Task to carry out - Of the records that follow, copy only the lines from the line containing "focal_35mm: 13" to the line containing "exposure_s: 1/60", both included, exactly as written.

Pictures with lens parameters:

● ● ● ● ●

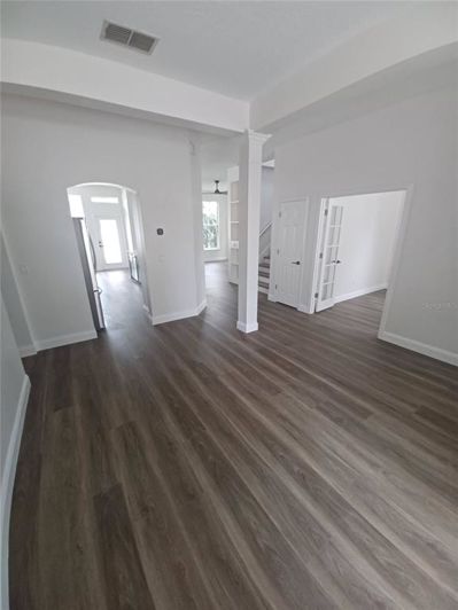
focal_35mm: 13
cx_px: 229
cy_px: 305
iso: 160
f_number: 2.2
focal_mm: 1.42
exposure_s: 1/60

● ● ● ● ●

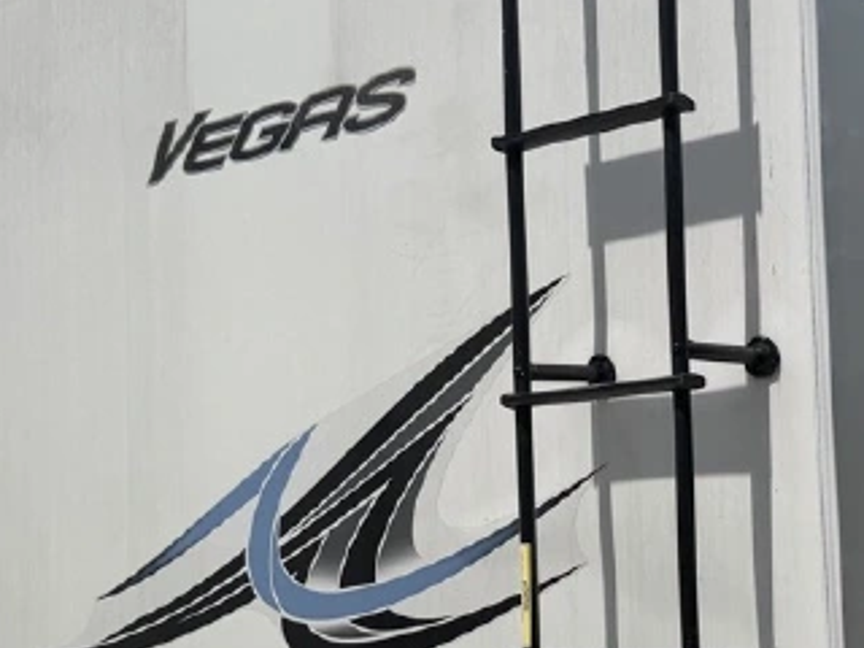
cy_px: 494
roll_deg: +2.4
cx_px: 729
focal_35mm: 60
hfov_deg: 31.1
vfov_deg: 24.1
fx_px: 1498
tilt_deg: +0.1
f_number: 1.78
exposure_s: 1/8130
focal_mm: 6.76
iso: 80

● ● ● ● ●

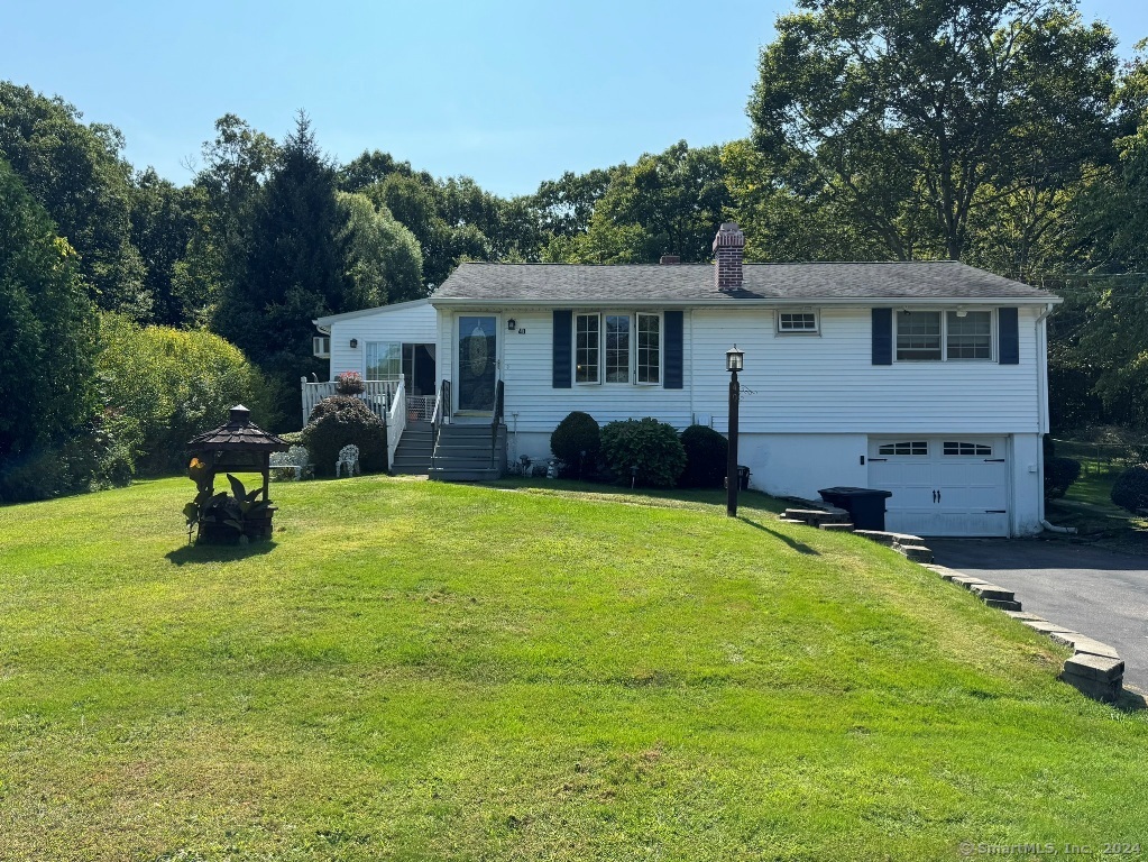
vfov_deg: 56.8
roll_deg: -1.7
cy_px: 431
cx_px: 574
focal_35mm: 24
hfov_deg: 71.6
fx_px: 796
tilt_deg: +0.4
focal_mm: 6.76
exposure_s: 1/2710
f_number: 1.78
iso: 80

● ● ● ● ●

Result for this task -
focal_35mm: 13
cx_px: 229
cy_px: 305
iso: 160
f_number: 2.2
focal_mm: 1.42
exposure_s: 1/60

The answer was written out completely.